Knockout of reactive astrocyte activating factors slows disease progression in an ALS mouse model

• Published in: Nature communications Vol. 11; no. 1; pp. 3753 - 9
• Main Authors: Guttenplan, Kevin A., Weigel, Maya K., Adler, Drew I., Couthouis, Julien, Liddelow, Shane A., Gitler, Aaron D., Barres, Ben A.
• Format: Journal Article
• Language: English
• Published: London Nature Publishing Group UK 27.07.2020; Nature Publishing Group; Nature Portfolio
• Subjects: 13; 13/51; 631/378/1689/1285; 631/378/2596/1308; 64/60; Amyotrophic lateral sclerosis; Astrocytes; Gliosis; Humanities and Social Sciences; Microglia; multidisciplinary; Neurodegenerative diseases; Neurotoxicity; Pathogenesis; Rodents; Science; Science (multidisciplinary); Survival; Therapeutic applications; Transcription factors; Tumor necrosis factor-α
• ISSN: 2041-1723; 2041-1723
• DOI: 10.1038/s41467-020-17514-9

Reactive astrocytes have been implicated in the pathogenesis of neurodegenerative diseases, including a non-cell autonomous effect on motor neuron survival in ALS. We previously defined a mechanism by which microglia release three factors, IL-1α, TNFα, and C1q, to induce neurotoxic astrocytes.

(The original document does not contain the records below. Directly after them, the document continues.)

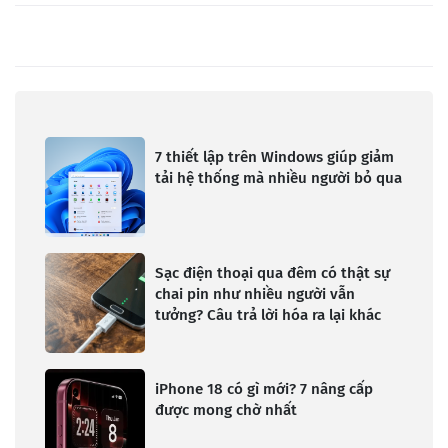
7 thiết lập trên Windows giúp giảm
tải hệ thống mà nhiều người bỏ qua
Sạc điện thoại qua đêm có thật sự
chai pin như nhiều người vẫn
tưởng? Câu trả lời hóa ra lại khác
iPhone 18 có gì mới? 7 nâng cấp
được mong chờ nhất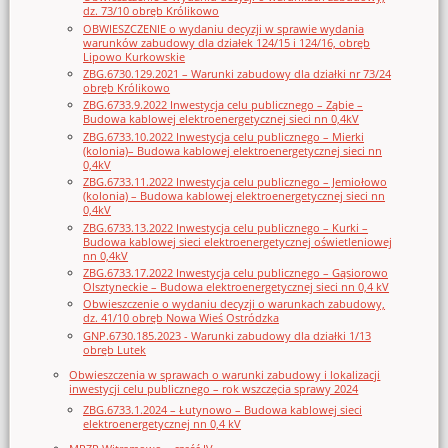
dz. 73/10 obręb Królikowo
OBWIESZCZENIE o wydaniu decyzji w sprawie wydania
warunków zabudowy dla działek 124/15 i 124/16, obręb
Lipowo Kurkowskie
ZBG.6730.129.2021 – Warunki zabudowy dla działki nr 73/24
obręb Królikowo
ZBG.6733.9.2022 Inwestycja celu publicznego – Ząbie –
Budowa kablowej elektroenergetycznej sieci nn 0,4kV
ZBG.6733.10.2022 Inwestycja celu publicznego – Mierki
(kolonia)– Budowa kablowej elektroenergetycznej sieci nn
0,4kV
ZBG.6733.11.2022 Inwestycja celu publicznego – Jemiołowo
(kolonia) – Budowa kablowej elektroenergetycznej sieci nn
0,4kV
ZBG.6733.13.2022 Inwestycja celu publicznego – Kurki –
Budowa kablowej sieci elektroenergetycznej oświetleniowej
nn 0,4kV
ZBG.6733.17.2022 Inwestycja celu publicznego – Gąsiorowo
Olsztyneckie – Budowa elektroenergetycznej sieci nn 0,4 kV
Obwieszczenie o wydaniu decyzji o warunkach zabudowy,
dz. 41/10 obręb Nowa Wieś Ostródzka
GNP.6730.185.2023 - Warunki zabudowy dla działki 1/13
obręb Lutek
Obwieszczenia w sprawach o warunki zabudowy i lokalizacji
inwestycji celu publicznego – rok wszczęcia sprawy 2024
ZBG.6733.1.2024 – Łutynowo – Budowa kablowej sieci
elektroenergetycznej nn 0,4 kV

Here we report that knocking out these three factors markedly extends survival in the SOD1 G93A ALS mouse model, providing evidence for gliosis as a potential ALS therapeutic target. Astrocyte activation may contribute to neurodegenerative disease. Here the authors show that the combined knockout of three factors known to promote astrogliosis, IL-1α, TNFα and C1qa, leads to improved survival in the SOD1 G93A mouse model of ALS.